● **Exercise passage**
---

Go to the first, previous, next, last section, table of contents.

A Programmer's Guide to Gnus

It is my hope that other people will figure out smart stuff that Gnus can do, and that other people will write those smart things as well. To facilitate that I thought it would be a good idea to describe the inner workings of Gnus. And some of the not-so-inner workings, while I'm at it.

You can never expect the internals of a program not to change, but I will be defining (in some details) the interface between Gnus and its backends (this is written in stone), the format of the score files (ditto), data structures (some are less likely to change than others) and general method of operations.

Backend Interface

Gnus doesn't know anything about nntp, spools, mail or virtual groups. It only knows how to talk to virtual servers. A virtual server is a backend and some backend variables. As examples of the first, we have nntp, nnspool and nnmbox. As examples of the latter we have nntp-port-number and nnmbox-directory.

When Gnus asks for information from a backend -- say nntp -- on something, it will normally include a virtual server name in the function parameters. (If not, the backend should use the "current" virtual server.) For instance, nntp-request-list takes a virtual server as its only (optional) parameter. If this virtual server hasn't been opened, the function should fail.

Note that a virtual server name has no relation to some physical server name. Take this example:

(nntp "odd-one" 
      (nntp-address "ifi.uio.no") 
      (nntp-port-number 4324))

Here the virtual server name is `"odd-one"' while the name of the physical server is `"ifi.uio.no"'.

The backends should be able to switch between several virtual servers. The standard backends implement this by keeping an alist of virtual server environments that it pulls down/pushes up when needed.

There are two groups of interface functions: required functions, which must be present, and optional functions, which Gnus will always check whether are present before attempting to call.

All these functions are expected to return data in the buffer nntp-server-buffer (`" *nntpd*"'), which is somewhat unfortunately named, but we'll have to live with it. When I talk about "resulting data", I always refer to the data in that buffer. When I talk about "return value", I talk about the function value returned by the function call.

Some backends could be said to be server-forming backends, and some might be said to not be. The latter are backends that generally only operate on one group at a time, and have no concept of "server" -- they have a group, and they deliver info on that group and nothing more.

In the examples and definitions I will refer to the imaginary backend nnchoke.

Required Backend Functions

(nnchoke-retrieve-headers ARTICLES &optional GROUP SERVER)
articles is either a range of article numbers or a list of Message-IDs. Current backends do not fully support either - only sequences (lists) of article numbers, and most backends do not support retrieval of Message-IDs. But they should try for both. The result data should either be HEADs or NOV lines, and the result value should either be headers or nov to reflect this. This might later be expanded to various, which will be a mixture of HEADs and NOV lines, but this is currently not supported by Gnus. Here's an example HEAD:
221 1056 Article retrieved.

---

● **Provided records**
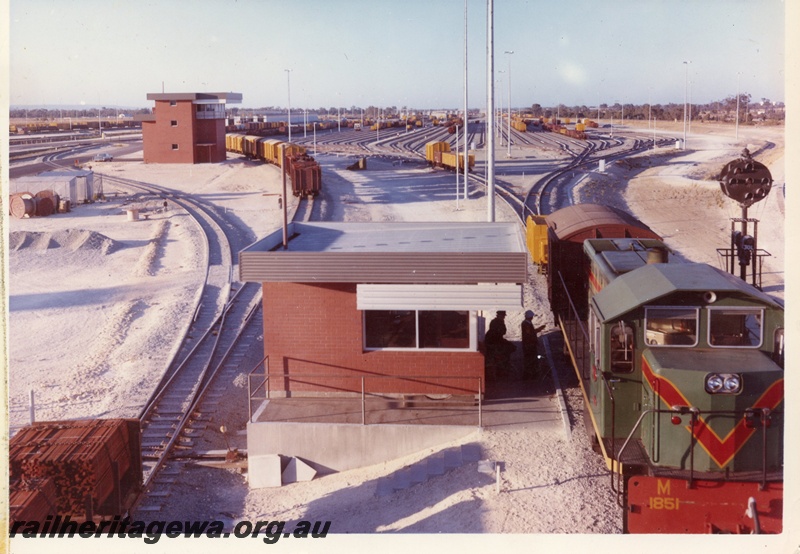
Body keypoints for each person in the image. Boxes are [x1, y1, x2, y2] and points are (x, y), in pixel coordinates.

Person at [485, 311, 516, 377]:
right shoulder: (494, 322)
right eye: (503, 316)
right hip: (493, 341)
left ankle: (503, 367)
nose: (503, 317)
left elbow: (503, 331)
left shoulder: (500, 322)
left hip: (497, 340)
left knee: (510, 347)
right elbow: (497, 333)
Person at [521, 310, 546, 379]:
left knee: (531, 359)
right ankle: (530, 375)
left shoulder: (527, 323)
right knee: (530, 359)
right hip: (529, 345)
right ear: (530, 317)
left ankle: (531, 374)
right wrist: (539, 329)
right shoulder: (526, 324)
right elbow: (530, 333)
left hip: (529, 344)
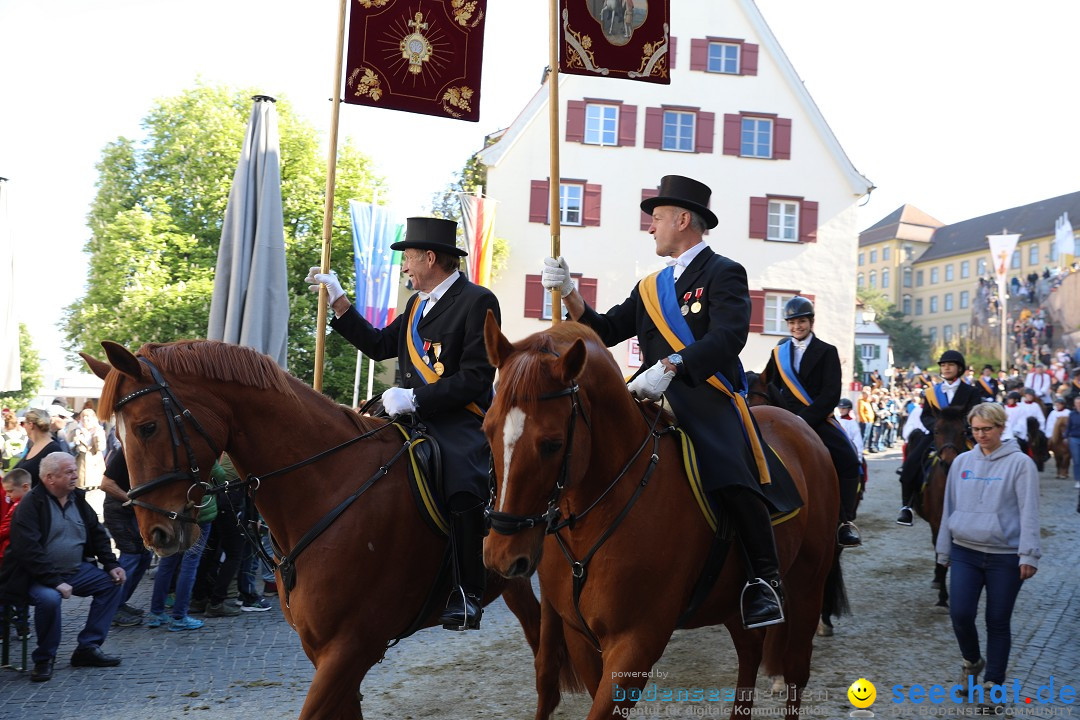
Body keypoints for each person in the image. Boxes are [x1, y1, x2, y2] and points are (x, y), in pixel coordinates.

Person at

---

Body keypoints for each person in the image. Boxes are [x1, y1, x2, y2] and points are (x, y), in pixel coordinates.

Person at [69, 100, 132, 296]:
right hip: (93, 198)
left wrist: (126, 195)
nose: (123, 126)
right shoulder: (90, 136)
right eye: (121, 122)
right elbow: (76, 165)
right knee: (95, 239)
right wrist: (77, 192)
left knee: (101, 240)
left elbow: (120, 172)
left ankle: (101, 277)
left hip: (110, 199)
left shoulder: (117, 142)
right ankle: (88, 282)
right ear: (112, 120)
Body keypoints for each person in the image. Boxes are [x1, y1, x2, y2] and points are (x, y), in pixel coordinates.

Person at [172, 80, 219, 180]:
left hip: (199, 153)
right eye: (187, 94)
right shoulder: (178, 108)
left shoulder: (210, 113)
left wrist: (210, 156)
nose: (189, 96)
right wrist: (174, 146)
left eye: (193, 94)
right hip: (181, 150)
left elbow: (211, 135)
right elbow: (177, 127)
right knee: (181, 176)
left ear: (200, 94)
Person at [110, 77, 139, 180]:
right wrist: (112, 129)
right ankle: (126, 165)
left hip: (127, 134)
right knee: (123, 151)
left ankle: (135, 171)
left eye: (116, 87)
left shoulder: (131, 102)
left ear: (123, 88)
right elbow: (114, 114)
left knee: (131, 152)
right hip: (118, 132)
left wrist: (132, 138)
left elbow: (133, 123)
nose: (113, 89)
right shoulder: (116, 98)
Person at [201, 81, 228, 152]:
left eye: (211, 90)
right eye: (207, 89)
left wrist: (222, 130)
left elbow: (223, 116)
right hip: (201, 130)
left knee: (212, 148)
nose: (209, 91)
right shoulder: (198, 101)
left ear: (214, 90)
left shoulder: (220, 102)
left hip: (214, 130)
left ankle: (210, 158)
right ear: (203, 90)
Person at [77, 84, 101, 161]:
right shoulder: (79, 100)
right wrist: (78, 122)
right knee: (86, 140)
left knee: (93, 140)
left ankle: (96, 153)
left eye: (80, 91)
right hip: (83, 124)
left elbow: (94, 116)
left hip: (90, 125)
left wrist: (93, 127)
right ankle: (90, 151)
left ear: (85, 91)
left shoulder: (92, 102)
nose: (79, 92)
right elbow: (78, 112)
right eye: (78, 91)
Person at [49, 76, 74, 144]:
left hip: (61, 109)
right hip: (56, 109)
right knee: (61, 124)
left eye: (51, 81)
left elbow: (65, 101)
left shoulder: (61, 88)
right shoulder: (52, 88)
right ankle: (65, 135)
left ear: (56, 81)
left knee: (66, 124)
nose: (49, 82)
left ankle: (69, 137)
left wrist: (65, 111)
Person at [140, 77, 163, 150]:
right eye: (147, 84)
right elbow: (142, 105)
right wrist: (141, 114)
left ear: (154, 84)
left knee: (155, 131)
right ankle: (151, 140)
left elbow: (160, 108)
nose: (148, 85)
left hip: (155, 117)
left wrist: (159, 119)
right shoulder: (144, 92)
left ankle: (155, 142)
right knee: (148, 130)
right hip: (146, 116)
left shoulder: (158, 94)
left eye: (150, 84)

---

Extend the Gnus programmer's guide, starting right after its final line. The entries are independent material with no connection to the Gnus programmer's guide.

● **Written reply**
Path: ifi.uio.no!sturles
From: sturles@ifi.uio.no (Sturle Sunde)
Newsgroups: ifi.discussion
Subject: Re: Something very droll
Date: 27 Oct 1994 14:02:57 +0100
Organization: Dept. of Informatics, University of Oslo, Norway
Lines: 26
Message-ID: <38o8e1$a0o@holmenkollen.ifi.uio.no>
References: <38jdmq$4qu@visbur.ifi.uio.no>
NNTP-Posting-Host: holmenkollen.ifi.uio.no
.
So a headers return value would imply that there's a number of these in the data buffer. Here's a BNF definition of such a buffer:
headers        = *head
head           = error / valid-head
error-message  = [ "4" / "5" ] 2number " " <error message> eol
valid-head     = valid-message *header "." eol
valid-message  = "221 " <number> " Article retrieved." eol
header         = <text> eol
If the return value is nov, the data buffer should contain network overview database lines. These are basically fields separated by tabs.
nov-buffer = *nov-line
nov-line   = 8*9 [ field <TAB> ] eol
field      = <text except TAB>
For a closer explanation what should be in those fields, See section Headers.
(nnchoke-open-server SERVER &optional DEFINITIONS)
server is here the virtual server name. definitions is a list of (VARIABLE VALUE) pairs that defines this virtual server. If the server can't be opened, no error should be signaled. The backend may then choose to refuse further attempts at connecting to this server. In fact, it should do so. If the server is opened already, this function should return a non-nil value. There should be no data returned.
(nnchoke-close-server &optional SERVER)
Close connection to server and free all resources connected to it. There should be no data returned.
(nnchoke-request-close)
Close connection to all servers and free all resources that the backend have reserved. All buffers that have been created by that backend should be killed. (Not the nntp-server-buffer, though.) There should be no data returned.
(nnchoke-server-opened &optional SERVER)
This function should return whether server is opened, and that the connection to it is still alive. This function should under no circumstances attempt to reconnect to a server that is has lost connection to. There should be no data returned.
(nnchoke-status-message &optional SERVER)
This function should return the last error message from server. There should be no data returned.
(nnchoke-request-article ARTICLE &optional GROUP SERVER TO-BUFFER)
The result data from this function should be the article specified by article. This might either be a Message-ID or a number. It is optional whether to implement retrieval by Message-ID, but it would be nice if that were possible. If to-buffer is non-nil, the result data should be returned in this buffer instead of the normal data buffer. This is to make it possible to avoid copying large amounts of data from one buffer to another, and Gnus mainly request articles to be inserted directly into its article buffer.
(nnchoke-open-group GROUP &optional SERVER)
Make group the current group. There should be no data returned by this function.
(nnchoke-request-group GROUP &optional SERVER)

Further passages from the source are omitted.